Your Golden Retriever puppy seems to carry more pee in his bladder than the volume of his entire body! He pees after he plays, he pees after he drinks water, he pees after he wakes up... It can seem like the battle's lost before you've even started.
But you ARE going to be able to do this -- and it will probably be done much quicker than you think. Here's all it takes to toilet train puppies -- Consistency, Consistency, Consistency! And throw in a dash of patience!
Even before the puppy comes home, try to designate a specific area for his toileting. Preferably this should be outside to avoid messy indoor clean-ups and odors. Distinguish that area by putting some different texture there (such as hamster cage shavings). In the beginning, the puppy will be clueless as to where to relieve himself. In fact he will be busy exploring the new surroundings and may “mark” several spots. You must be the pack leader for your puppy to train him to go in the specific area you have prepared for him.

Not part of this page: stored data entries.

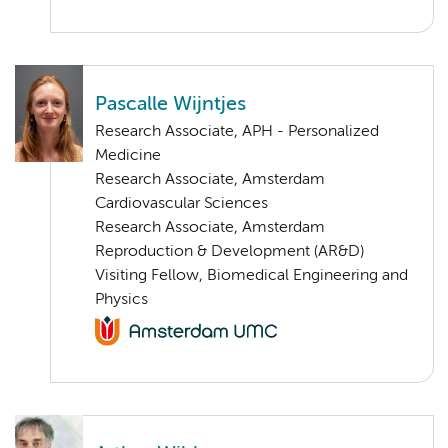
Pascalle Wijntjes
Research Associate, APH - Personalized
Medicine
Research Associate, Amsterdam
Cardiovascular Sciences
Research Associate, Amsterdam
Reproduction & Development (AR&D)
Visiting Fellow, Biomedical Engineering and
Physics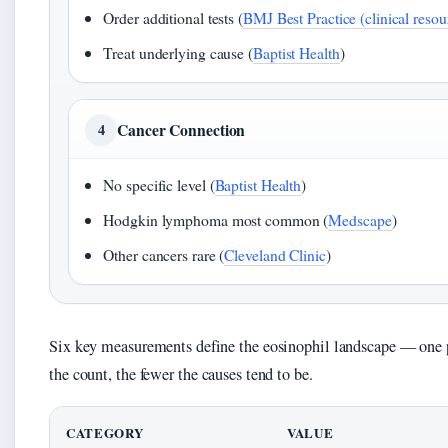
Order additional tests (
BMJ Best Practice (clinical resou
Treat underlying cause (
Baptist Health
)
Cancer Connection
4
No specific level (
Baptist Health
)
Hodgkin lymphoma most common (
Medscape
)
Other cancers rare (
Cleveland Clinic
)
Six key measurements define the eosinophil landscape — one p
the count, the fewer the causes tend to be.
CATEGORY
VALUE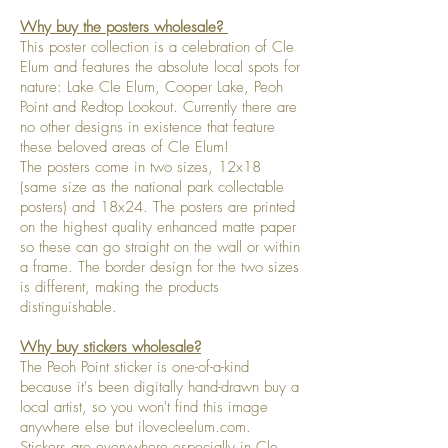
Why buy the posters wholesale?
This poster collection is a celebration of Cle
Elum and features the absolute local spots for
nature: Lake Cle Elum, Cooper Lake, Peoh
Point and Redtop Lookout. Currently there are
no other designs in existence that feature
these beloved areas of Cle Elum!
The posters come in two sizes, 12x18
(same size as the national park collectable
posters) and 18x24. The posters are printed
on the highest quality enhanced matte paper
so these can go straight on the wall or within
a frame. The border design for the two sizes
is different, making the products
distinguishable.
Why buy stickers wholesale?
The Peoh Point sticker is one-of-a-kind
because it's been digitally hand-drawn buy a
local artist, so you won't find this image
anywhere else but ilovecleelum.com.
Stickers are everywhere especially in Cle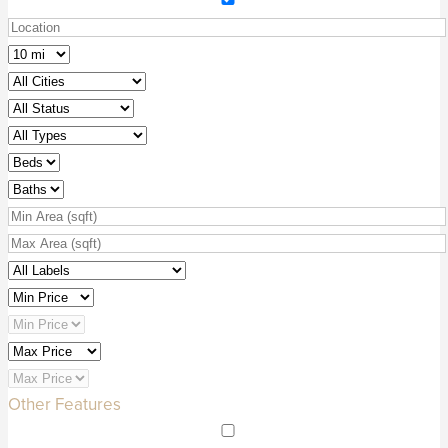
Other Features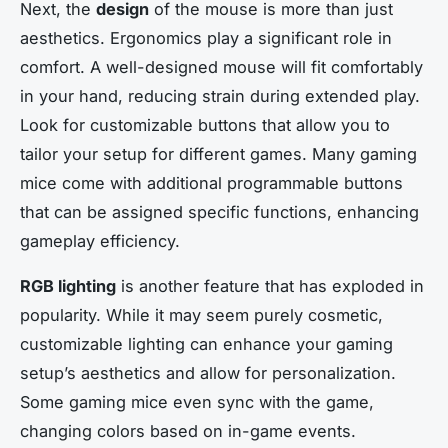
Next, the
design
of the mouse is more than just
aesthetics. Ergonomics play a significant role in
comfort. A well-designed mouse will fit comfortably
in your hand, reducing strain during extended play.
Look for customizable buttons that allow you to
tailor your setup for different games. Many gaming
mice come with additional programmable buttons
that can be assigned specific functions, enhancing
gameplay efficiency.
RGB lighting
is another feature that has exploded in
popularity. While it may seem purely cosmetic,
customizable lighting can enhance your gaming
setup’s aesthetics and allow for personalization.
Some gaming mice even sync with the game,
changing colors based on in-game events.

Always use the same command when you want him to relieve himself. Some I have heard are “get busy,” “do your business,” "go potty" and of course "make mama proud." At first the puppy will not understand this command. But over the first few days, he will start to associate this command with the relieving place. He will learn that he should relieve himself there and in fact will prefer that location over all others.
Every time your puppy does relieve himself in the designated space after hearing your special command, you have to provide plenty of praise.. In fact, break out into a song and dance, clap your hands, say "good boy" in a high-pitched tone -- whatever it takes. Did I mention that you have to provide plenty of praise?
Now with the timing. As you have undoubtedly noticed, puppies need to go very frequently. So every time you feel the puppy looks restless or if it has been 1-2 hrs since the last episode, take him to the spot. If you are
, it is important to go to the spot right after you get the puppy out of the crate.
Make sure you do not provide an unlimited supply of water when toilet training puppies. Provide him with plenty of fresh water of course, but in a supervised manner. Knowing when and how much water your puppy has drunk will help you determine when to take him out. Generally speaking, take the puppy out about 5-10 minutes after he drinks or eats.
Despite all your efforts, while you toilet train your puppy, there is no question that he will have numerous accidents. This is not his fault -- this is just how things go. If you catch him in the act, startle him with something like a loud "no!", and take him out immediately to his spot. If you do not catch him in the act and later discover a mess, just feel sorry for yourself, grab that cleaning solution you purchased, and get to work. Don't scold the puppy for an earlier accident! It is too late by then, and he has no idea why you are getting mad.
The time it takes for toilet training puppies varies. Generally speaking, it ranges anywhere from 10 days to a month. So keep at it -- all it takes is planning, patience and above all, consistency.